Haldane identified two countervailing forces he called the “ecstasy” and the “agony”. The ecstasy is based on six main bits of evidence. First, recent revisions to GDP suggest that the UK experienced both a shallower recession, and a somewhat stronger recovery, than previously believed. Second, UK growth is reasonably well-balanced between consumption and investment, although net trade continues to disappoint. Third, CPI inflation, at 1.2 per cent, has fallen below the Bank of England’s 2 per cent inflation target, reducing the squeeze on households’ real disposable incomes. Fourth, borrowing costs remain at exceptionally low levels. Fifth, asset prices have risen, with equity prices up over 50 per cent since 2009. Finally, employment is up 1.8 million since the recession trough and 750,000 in the past year.

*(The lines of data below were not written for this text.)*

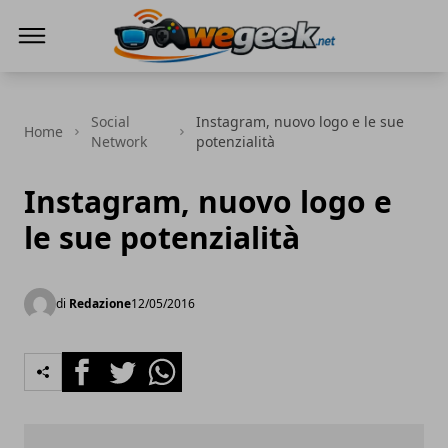
WeGeek.net
Social
Instagram, nuovo logo e le sue
Home
Network
potenzialità
Instagram, nuovo logo e
le sue potenzialità
di
Redazione
12/05/2016
Facebook
Twitter
Whatsapp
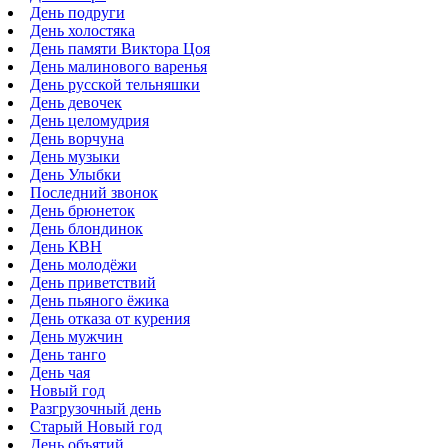
День подруги
День холостяка
День памяти Виктора Цоя
День малинового варенья
День русской тельняшки
День девочек
День целомудрия
День ворчуна
День музыки
День Улыбки
Последний звонок
День брюнеток
День блондинок
День КВН
День молодёжи
День приветствий
День пьяного ёжика
День отказа от курения
День мужчин
День танго
День чая
Новый год
Разгрузочный день
Старый Новый год
День объятий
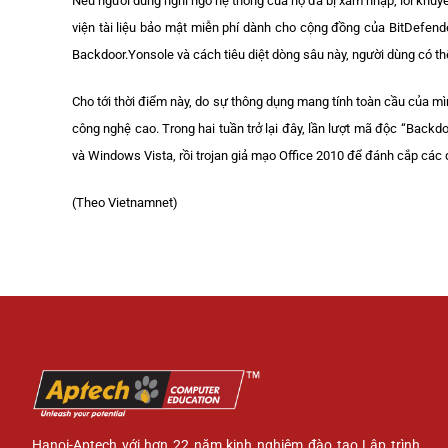
Nếu người dùng nghi ngờ hệ thống của họ đã bị xâm nhập, lời khuy
viện tài liệu bảo mật miễn phí dành cho cộng đồng của BitDefende
Backdoor.Yonsole và cách tiêu diệt dòng sâu này, người dùng có th
Cho tới thời điểm này, do sự thông dụng mang tính toàn cầu của m
công nghệ cao. Trong hai tuần trở lại đây, lần lượt mã độc “Back
và Windows Vista, rồi trojan giả mạo Office 2010 để đánh cắp các dữ
(Theo Vietnamnet)
Hanoi-Aptech với hơn 22 năm kinh nghiệm đào tạo Lập trình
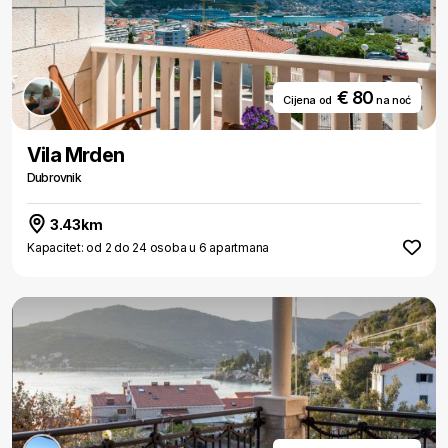
€ 80
Cijena od
na noć
Vila Mrden
Dubrovnik
3.43km
Kapacitet: od 2 do 24 osoba u 6 apartmana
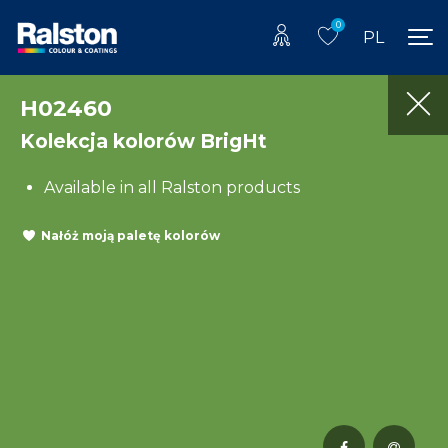
0
PL
H02460
Kolekcja kolorów BrigHt
Available in all Ralston products
Nałóż moją paletę kolorów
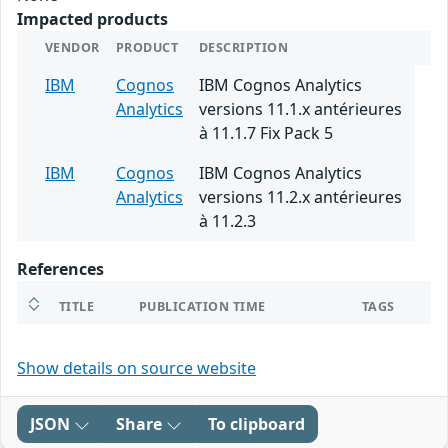
Impacted products
VENDOR
PRODUCT
DESCRIPTION
IBM
Cognos
IBM Cognos Analytics
Analytics
versions 11.1.x antérieures
à 11.1.7 Fix Pack 5
IBM
Cognos
IBM Cognos Analytics
Analytics
versions 11.2.x antérieures
à 11.2.3
References
TITLE
PUBLICATION TIME
TAGS
Show details on source website
JSON
Share
To clipboard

But this has to be set against the flies in the ointment, the agony. On the net the agony is in the ascendant. AH suggests the evidence for his agony is threefold. First, annual real wage growth has been negative for all bar three of the past 74 months and is currently running at minus 1 per cent. Second, productivity remains 15 per cent below pre-crisis trend level and was broadly unchanged in Q2 2014. Third real interest rates are around zero and have been there for close to four years.

Of particular note is the second chart from AH, showing the forecast of real wage growth by the MPC – which AH says has been forecasting sunshine tomorrow in every year since 2008 – but sadly the “heat wave has failed to materialise as the timing of recovery has been repeatedly put back”.

Importantly, Haldane asks whether these  downside surprises are likely to continue. In contrast to MW his answer is yes, not least because the rising demand for labour has been more than offset by a rise in the supply, pushing down on wage growth. This includes displaced skilled workers forced to take jobs for which they were over-qualified, rising participation rates driven in part by the abolition of the default retirement age, concerns about the adequacy of pension and saving income and changes to the benefits regime alongside increases in immigration. Haldane’s stark conclusion is “I am gloomier”. He goes on to explain why: “This reflects the mark-down in global growth, heightened geopolitical and financial risks and the weak pipeline of inflationary pressures from wages internally and commodity prices externally. Taken together, this implies interest rates could remain lower for longer, certainly than I had expected three months ago, without endangering the inflation target”.

Thankfully the MPC’s latest Inflation Report in November is likely to reflect the views of its chief economist, who runs the forecast team.